[Start of section]

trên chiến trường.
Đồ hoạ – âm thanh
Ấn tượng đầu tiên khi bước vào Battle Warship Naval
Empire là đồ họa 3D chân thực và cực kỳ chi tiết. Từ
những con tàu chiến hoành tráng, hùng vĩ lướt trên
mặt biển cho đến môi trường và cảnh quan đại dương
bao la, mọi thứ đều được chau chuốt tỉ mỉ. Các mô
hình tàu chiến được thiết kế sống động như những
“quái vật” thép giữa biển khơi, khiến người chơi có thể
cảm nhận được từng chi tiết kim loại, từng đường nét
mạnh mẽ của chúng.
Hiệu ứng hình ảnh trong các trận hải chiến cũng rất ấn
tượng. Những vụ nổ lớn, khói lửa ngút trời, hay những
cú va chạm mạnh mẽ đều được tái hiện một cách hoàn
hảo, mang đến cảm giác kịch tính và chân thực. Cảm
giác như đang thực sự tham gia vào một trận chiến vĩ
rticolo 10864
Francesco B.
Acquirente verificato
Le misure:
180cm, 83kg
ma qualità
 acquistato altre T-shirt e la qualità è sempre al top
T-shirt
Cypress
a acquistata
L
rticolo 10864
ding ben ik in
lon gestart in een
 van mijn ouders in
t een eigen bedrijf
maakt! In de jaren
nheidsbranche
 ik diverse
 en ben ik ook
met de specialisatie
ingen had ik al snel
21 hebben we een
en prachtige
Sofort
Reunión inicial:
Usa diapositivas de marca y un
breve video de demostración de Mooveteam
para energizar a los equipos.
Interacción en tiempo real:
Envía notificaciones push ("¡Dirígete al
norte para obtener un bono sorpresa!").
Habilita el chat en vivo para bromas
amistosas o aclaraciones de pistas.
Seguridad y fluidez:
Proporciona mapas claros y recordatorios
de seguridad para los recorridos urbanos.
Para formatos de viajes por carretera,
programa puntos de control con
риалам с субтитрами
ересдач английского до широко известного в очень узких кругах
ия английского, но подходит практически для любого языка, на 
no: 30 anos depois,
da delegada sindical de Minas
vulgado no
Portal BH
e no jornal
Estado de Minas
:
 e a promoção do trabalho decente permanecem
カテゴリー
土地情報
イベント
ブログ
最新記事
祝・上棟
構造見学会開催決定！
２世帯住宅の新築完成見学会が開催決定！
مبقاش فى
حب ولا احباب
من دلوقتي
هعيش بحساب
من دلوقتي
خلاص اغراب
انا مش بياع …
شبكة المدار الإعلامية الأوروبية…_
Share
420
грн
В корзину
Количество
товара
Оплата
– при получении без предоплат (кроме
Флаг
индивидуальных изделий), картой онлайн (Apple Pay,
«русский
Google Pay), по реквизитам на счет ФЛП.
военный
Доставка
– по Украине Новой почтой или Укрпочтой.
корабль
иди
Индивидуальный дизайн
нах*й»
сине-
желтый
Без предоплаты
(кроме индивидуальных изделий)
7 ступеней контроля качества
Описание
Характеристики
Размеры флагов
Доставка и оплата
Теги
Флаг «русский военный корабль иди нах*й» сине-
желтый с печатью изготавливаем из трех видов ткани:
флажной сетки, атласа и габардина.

[End of section]

Exercise goal
Scan the records above for the string "trên", then report every line that contains it.

Written reply
trên chiến trường.
những con tàu chiến hoành tráng, hùng vĩ lướt trên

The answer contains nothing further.